• [SET TASKS]:
A - Answer these from the comment on poverty and junk food:
(i) What two words does the writer say don't appear to be the reasons?
(ii) What does the writer say the poor have a lot less of?
(iii) What does the writer name as the only respite someone working two minimum wage jobs might find?
B - Pick up the comment on poverty and junk food after its last sentence and keep writing it.

• [DOCUMENT]:
--

Why are those poorer people buying junk food that will kill them sooner? I'll let you solve that. 

This is an area of significant current research.  Here, for example, are recent thoughts from someone researching this question:  http://www.latimes.com/opinion/op-ed/la-oe-singh-food-deserts-nutritional-disparities-20180207-story.html

Lazy and stupid don't appear to be the reasons.  Instead, the reasons appear to be deeper and, in my view, profoundly sad.  At the end of the day, I think the poor are essentially the same as everyone else -- same hopes, same dreams, same love for their children, same fallibilities -- they just have a lot less money.  If I was working two minimum wage jobs while taking care of a few kids, and the only respite I could find was a bit of nicotine, maybe I'd smoke too.

--

• [Stored data]:
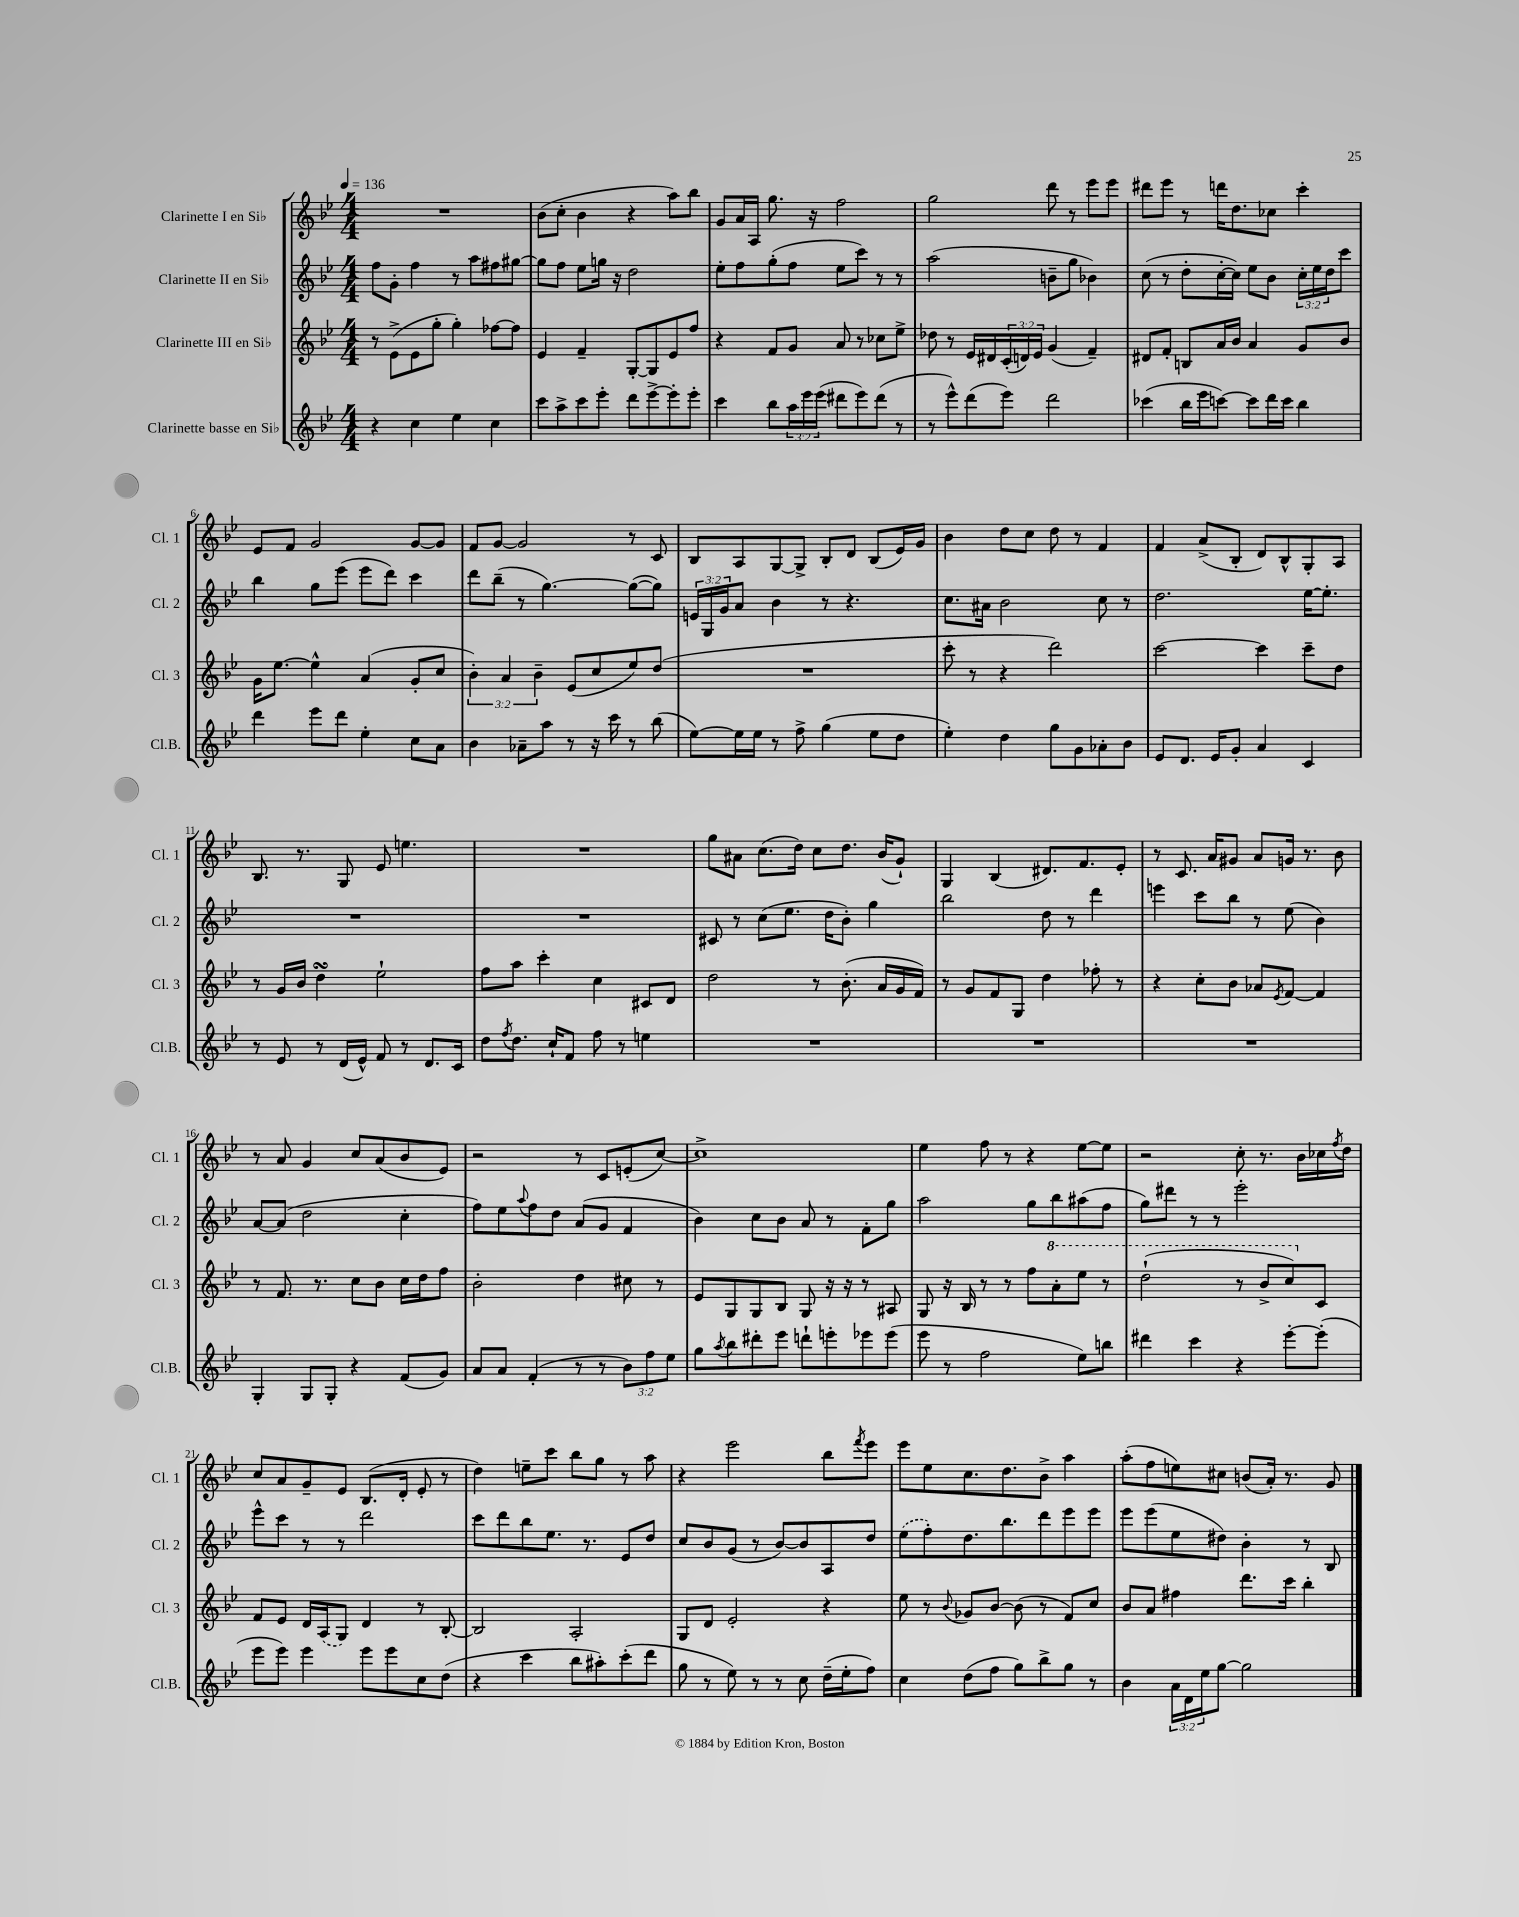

**kern	**kern	**kern	**kern
*staff4	*staff3	*staff2	*staff1
*clefG2	*clefG2	*clefG2	*clefG2
*k[b-e-]	*k[b-e-]	*k[b-e-]	*k[b-e-]
*M4/4	*M4/4	*M4/4	*M4/4
*MM136	*MM136	*MM136	*MM136
4r	8r	8ff	1r
.	(8e-^	8g'	.
4cc	8e-	4ff	.
.	8gg'	.	.
4ee-	4gg')	8r	.
.	.	8aa	.
4cc	[8ff-	8ff#	.
.	8ff-]	[8gg#	.
=	=	=	=
8ccc	4e-	8gg#]	(8b-
8aa^	.	8ff	8cc'
8ccc	4f~	8ee-	4b-
8eee-'	.	16gg	.
.	.	16r	.
8ddd	[8G'	2dd	4r
[8eee-^	8G]	.	.
8eee-']	8e-	.	8aa)
8eee-'	8ff	.	8bb-
=	=	=	=
4ccc	4r	8ee-'	8g
.	.	8ff	16a
.	.	.	16A
8bb-	8f	(8gg'	8.gg
24aa	8g	8ff	.
24eee-	.	.	.
.	.	.	16r
(24eee-	.	.	.
8ddd#	8a	8ee-	2ff
8eee-)	8r	8ccc)	.
(8ddd#	8cc-	8r	.
8r	8ee-^	8r	.
=	=	=	=
8r	8dd-	(2aa	2gg
8eee-^^)	8r	.	.
(8ddd	16e-	.	.
.	16d#	.	.
8eee-)	(24c'	.	.
.	24d)	.	.
.	24e-	.	.
2ddd	(4g	8b~	8ddd
.	.	8gg	8r
.	4f~)	4b-)	8eee-
.	.	.	8eee-
=	=	=	=
(4ccc-	8d#	(8cc	8ddd#
.	8f'	8r	8eee-
16bb-	8B	8dd'	8r
16eee-	.	.	.
[8ccc)	16a	[16cc'	16ddd
.	16b-	16cc])	8.dd
8ccc]	4a	8ee-	.
16ddd	.	8b-	8cc-
16ccc	.	.	.
4bb-	8g	24cc'	4ccc'
.	.	24ee-	.
.	.	24dd	.
.	8b-	8ccc	.
=	=	=	=
4ddd	16g	4bb-	8e-
.	[8.ee-	.	.
.	.	.	8f
8eee-	4ee-^^]	8gg	2g
8ddd	.	(8eee-	.
4ee-'	(4a	8eee-	.
.	.	8ddd)	.
8cc	8g'	4ccc	[8g
8a	8cc	.	8g]
=	=	=	=
4b-	6b-')	8ddd	8f
.	.	(8bb-~	[8g
.	6a	.	.
8a-~	.	8r	2g]
.	6b-~	.	.
8aa	.	[4.gg)	.
8r	(8e-	.	.
16r	8cc	.	.
16ccc	.	.	.
8r	8ee-)	(8gg_	8r
(8bb-	(8dd	8gg])	8c
=	=	=	=
[8ee-)	1r	24e	8B-
.	.	24G	.
.	.	24g	.
16ee-]	.	8a	8A
16ee-	.	.	.
8r	.	4b-	[8G
8ff^	.	.	8G^]
(4gg	.	8r	8B-'
.	.	4.r	8d
8ee-	.	.	(8B-
8dd	.	.	16e-)
.	.	.	16g
=	=	=	=
4ee-')	8ccc'	8.cc	4b-
.	8r	.	.
.	.	16a#	.
4dd	4r	2b-	8dd
.	.	.	8cc
8gg	2ddd)	.	8dd
8g	.	.	8r
8a-'	.	8cc	4f
8b-	.	8r	.
=	=	=	=
8e-	[2ccc	2.dd	4f
8.d	.	.	.
.	.	.	(8a^
16e-	.	.	.
8g'	.	.	8B-'
4a	4ccc]	.	8d)
.	.	.	8B-^^
4c	8ccc~	[16ee-	8G'
.	.	8.ee-']	.
.	8dd	.	8A
=	=	=	=
8r	8r	1r	8.B-
8e-	16g	.	.
.	16b-	.	8.r
8r	4dd	.	.
(16d	.	.	8G
16e-^^)	.	.	.
8f	2ee-`	.	8e-
8r	.	.	4.ee
8.d	.	.	.
16c	.	.	.
=	=	=	=
8dd	8ff	1r	1r
8qff	.	.	.
8.dd	8aa	.	.
.	4ccc'	.	.
16cc`	.	.	.
8f	.	.	.
8ff	4cc	.	.
8r	.	.	.
4ee	8c#	.	.
.	8d	.	.
=	=	=	=
1r	2dd	8c#	8gg
.	.	8r	8a#
.	.	(8cc	(8.cc
.	.	8.ee-	.
.	.	.	16dd)
.	8r	.	8cc
.	.	16dd	.
.	(8.b-'	8b-')	8.dd
.	.	4gg	.
.	16a	.	(16b-
.	16g	.	8g`)
.	16f)	.	.
=	=	=	=
1r	8r	2bb-	4G
.	8g	.	.
.	8f	.	(4B-
.	8G	.	.
.	4dd	8dd	8.d#)
.	.	8r	.
.	.	.	8.f
.	8ff-'	4ddd	.
.	8r	.	8e-'
=	=	=	=
1r	4r	4eee	8r
.	.	.	8.c
.	8cc'	8ccc	.
.	.	.	16a
.	8b-	8bb-	8g#
.	8a-	8r	8a
.	8qe-	.	.
.	[8f	(8ee-	16g
.	.	.	8.r
.	4f]	4b-)	.
.	.	.	8b-
=	=	=	=
4G'	8r	[8a	8r
.	8.f	(8a]	8a
8G	.	2dd	4g
.	8.r	.	.
8G'	.	.	.
4r	8cc	.	8cc
.	8b-	.	(8a
(8f	16cc	4cc'	8b-
.	16dd	.	.
8g)	8ff	.	8e-)
=	=	=	=
8a	2b-'	8ff)	2r
8a	.	8ee-	.
.	.	8qqaa	.
(4f'	.	8ff	.
.	.	8dd	.
8r	4dd	(8a	8r
8r	.	8g	8c
12b-)	8cc#	4f	(8e'
12ff	.	.	.
.	8r	.	[8cc)
12ee-	.	.	.
=	=	=	=
8gg	8e-	4b-)	1cc^]
8qaa	.	.	.
8bb-	8G	.	.
8ddd#'	8G	8cc	.
8eee-	8B-	8b-	.
8ddd`	8G	8a	.
8eee'	16r	8r	.
.	16r	.	.
8eee-	8r	8f'	.
(8eee-	8A#	8gg	.
=	=	=	=
8eee-	8G	2aa	4ee-
8r	16r	.	.
.	16B-	.	.
2ff	8r	.	8ff
.	8r	.	8r
.	8ff	8gg	4r
.	8aa'	8bb-	.
8ee-)	8eee-	(8aa#	[8ee-
8bb	8r	8ff	8ee-]
=	=	=	=
4ddd#	(2ddd`	8gg)	2r
.	.	8ddd#	.
4ccc	.	8r	.
.	.	8r	.
4r	8r	2eee-'	8cc'
.	8bb-^	.	8.r
[8eee-'	8ccc)	.	.
.	.	.	16b-
(8eee-']	8c	.	16cc-
.	.	.	8qff
.	.	.	16dd
=	=	=	=
8eee-	8f	8eee-^^	8cc
8eee-)	8e-	8ccc	8a
4eee-	16d	8r	8g~
.	(16A	.	.
.	8G)	8r	8e-
8eee-	4d	2ddd	(8.B-
8eee-	.	.	.
.	.	.	16d'
8cc	8r	.	8e-'
(8dd	[8B-'	.	8r
=	=	=	=
4r	2B-]	8ccc	4dd)
.	.	8ddd	.
4ccc	.	8bb-	8ee~
.	.	8.ee-	8ccc
8bb-	2A'	.	8bb-
.	.	8.r	.
8aa#')	.	.	8gg
(8ccc'	.	8e-	8r
8ddd	.	8dd	8aa
=	=	=	=
8gg	8G	8cc	4r
8r	8d	8b-	.
8ee-)	2e-'	(8g	2eee-
8r	.	8r	.
8r	.	[8b-)	.
8cc	.	8b-]	.
(16dd~	4r	8A	8bb-
16ee-'	.	.	.
.	.	.	8qfff
8ff)	.	8dd	8eee-
=	=	=	=
4cc	8ee-	(8ee-	8eee-
.	8r	8ff')	8ee-
.	8qqb-	.	.
(8dd	8g-	8.dd	8.cc
8ff	[8b-	.	.
.	.	8.bb-	8.dd
8gg)	(8b-]	.	.
8bb-^	8r	8ddd	8b-^
8gg	8f)	8eee-	4aa
8r	8cc	8eee-	.
=	=	=	=
4b-	8b-	8eee-	(8aa'
.	8a	(8eee-	8ff
24a	4ff#	8ee-	8ee)
24d	.	.	.
24ee-	.	.	.
[8gg	.	8dd#)	8cc#
2gg]	8.ddd	4b-'	(8b
.	.	.	16a')
.	16ccc	.	8.r
.	4bb-'	8r	.
.	.	8B-	8g
==	==	==	==
*-	*-	*-	*-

--

• [ANSWERS FOR THIS EXERCISE]:
A -
(i) Lazy and stupid
(ii) Money
(iii) A bit of nicotine

B -
The store I shop at in the poor part of town has plenty of healthy, fresh food. Yet, many $200 grocery bills of Gatorade, Ruffles, Krispy Kremes, and Totino's. Perhaps the 'food deserts' are part of a brand new concept called supply and demand. Maybe if you opened a well-stocked farmer's market in poor parts of town it would simply not get enough customers. Seriously, that author seriously believes there isn't one entrepreneur willing to make a fortune opening a healthy store in a poor part of town? BS meter going off.  Victim mentality runs deep.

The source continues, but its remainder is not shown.